Rapider is a web scraping micro-framework based on thread, written with racket
and async-channel
, JUST FOR FUN.
raco pkg install rapider
Item and Field used to extract data by xpath from xexp doc. I use SXML library.
#lang racket
;;; items.rkt
(require rapider)
(provide
quote-item
about-item)
(define quote-item
(item
(item-field #:name "title" #:xpath "//*[@class='text']/text()" #:filter (λ (x) (car x)))
(item-field #:name "author" #:xpath "//*[@class='author']/text()" #:filter (λ (x) (car x)))
(item-field
#:name "about-url"
#:xpath "//span[2]/a/@href/text()"
#:filter (λ (x) (string-append "http://quotes.toscrape.com" (car x))))
(item-field #:name "tags" #:xpath "//*[@class='tag']/text()")))
(define about-item
(item
(item-field #:name "author" #:xpath "//*[@class='author-title']/text()" #:filter (λ (x) (car x)))
(item-field #:name "born-date" #:xpath "//*[@class='author-born-date']/text()" #:filter (λ (x) (car x)))
(item-field #:name "born-location" #:xpath "//*[@class='author-born-location']/text()" #:filter (λ (x) (car x)))
(item-field #:name "description" #:xpath "//*[@class='author-description']/text()")))
Spider
is used for control requests.
#lang racket
;;; crawler.rkt
(require
rapider
"items.rkt")
(define quote-spider%
(class spider%
(init-field
(pages 10)
(header '("User-Agent: Mozilla/5.0 (Macintosh; Intel Mac OS X 10_14_2) AppleWebKit/537.36 (KHTML, like Gecko) Chrome/77.0.3865.90 Safari/537.36"))
(base-url "http://quotes.toscrape.com")
(start-urls (map (λ (x) (string-append base-url "/page/" (number->string x))) (range 1 pages))))
(define/public (start)
(for ([url start-urls])
(request this url 'quotes-list)))
(define/public (quotes-list rsp)
(for ([item (extract-data (html->xexp (response-content rsp)) "//*[@class='quote']")])
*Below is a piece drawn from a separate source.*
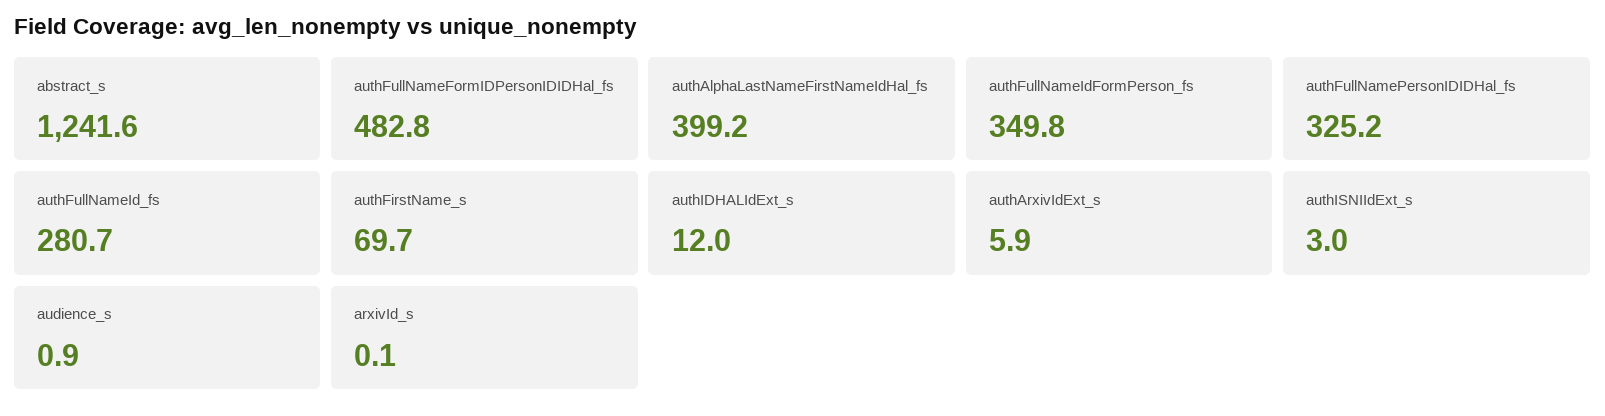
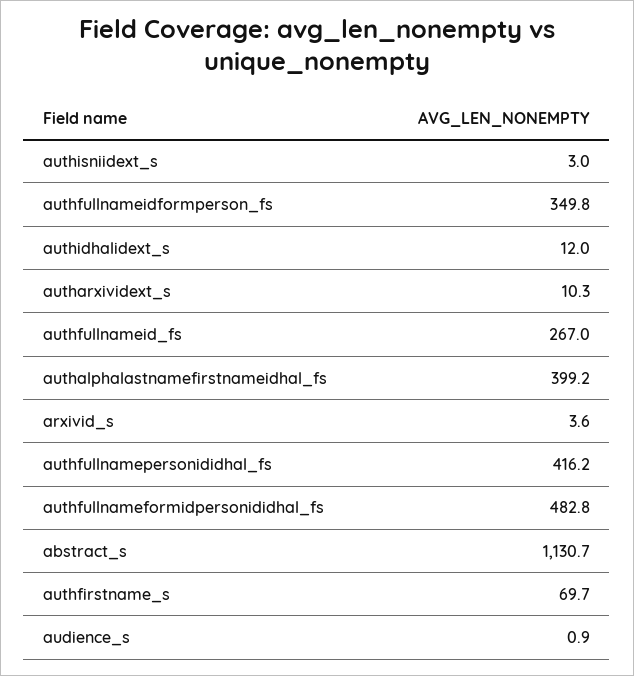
abstract_s: 1241.6 -> 1130.7
authFullNamePersonIDIDHal_fs: 325.2 -> 416.2
authFullNameId_fs: 280.7 -> 267
authArxivIdExt_s: 5.9 -> 10.3
arxivId_s: 0.1 -> 3.6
(next this item 'quote-element)))
(define/public (quote-element rsp)
(define quote-items (quote-item rsp))
;;;lets handle quote data
(displayln quote-items)
(request this (hash-ref quote-items "about-url") 'about))
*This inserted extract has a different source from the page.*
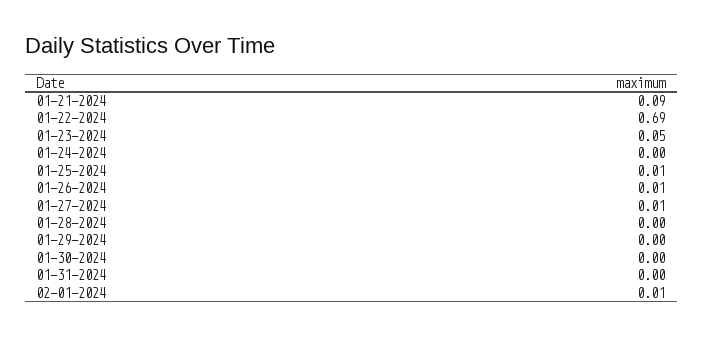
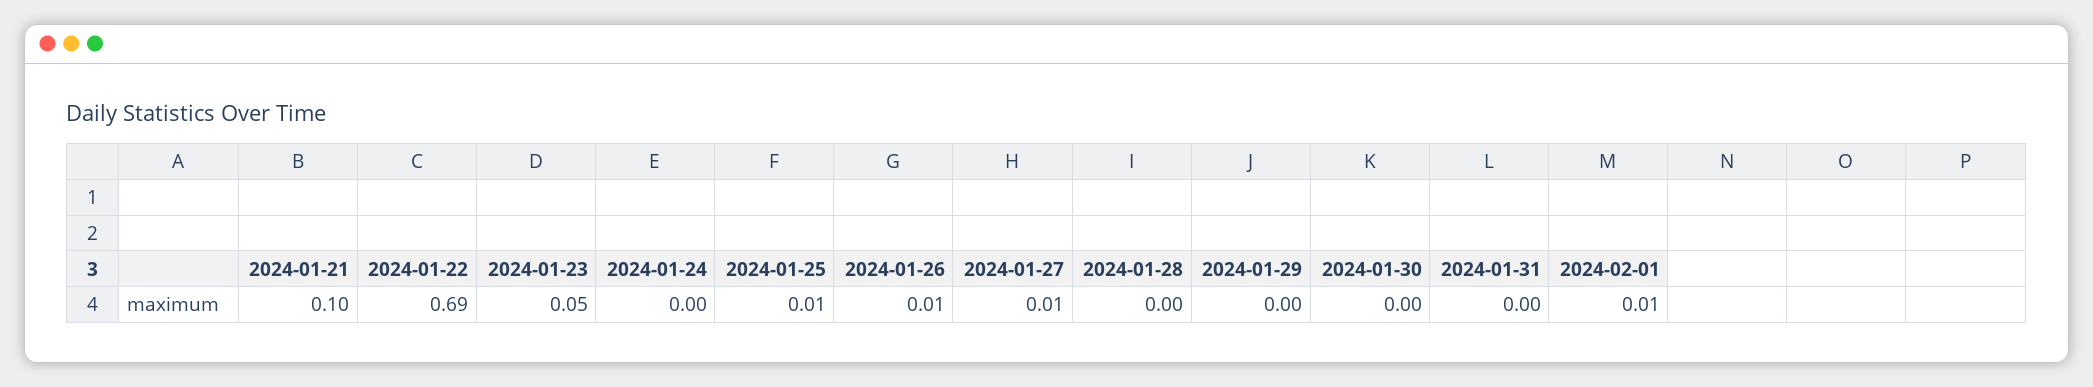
01-21-2024: 0.09 -> 0.1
(define/public (about rsp)
;;;lets handle quote data
(displayln (about-item (html->xexp (response-content rsp)))))
(super-new)))
(run-spider quote-spider%)
Run racket crawler.rkt
:
(info) (2019-10-22 02:50:08) (rapider: http://quotes.toscrape.com/author/Mother-Teresa) (crawled)
(info) (2019-10-22 02:50:08) (rapider: http://quotes.toscrape.com/author/J-K-Rowling) (crawled)
(info) (2019-10-22 02:50:08) (rapider: http://quotes.toscrape.com/author/Charles-M-Schulz) (crawled)
(info) (2019-10-22 02:50:08) (rapider: http://quotes.toscrape.com/author/William-Nicholson) (crawled)
(info) (2019-10-22 02:50:08) (rapider: http://quotes.toscrape.com/author/Albert-Einstein) (crawled)
(info) (2019-10-22 02:50:08) (rapider: http://quotes.toscrape.com/author/Jorge-Luis-Borges) (crawled)
(info) (2019-10-22 02:50:09) (rapider: http://quotes.toscrape.com/author/George-Eliot) (crawled)
(info) (2019-10-22 02:50:09) (rapider: http://quotes.toscrape.com/author/Jane-Austen) (crawled)
(info) (2019-10-22 02:50:09) (rapider: http://quotes.toscrape.com/author/Eleanor-Roosevelt) (crawled)
(info) (2019-10-22 02:50:09) (rapider: http://quotes.toscrape.com/author/Marilyn-Monroe) (crawled)
(info) (2019-10-22 02:50:09) (rapider: http://quotes.toscrape.com/author/Albert-Einstein) (crawled)
(info) (2019-10-22 02:50:09) (rapider: http://quotes.toscrape.com/author/Haruki-Murakami) (crawled)
(info) (2019-10-22 02:50:09) (rapider: http://quotes.toscrape.com/author/Alexandre-Dumas-fils) (crawled)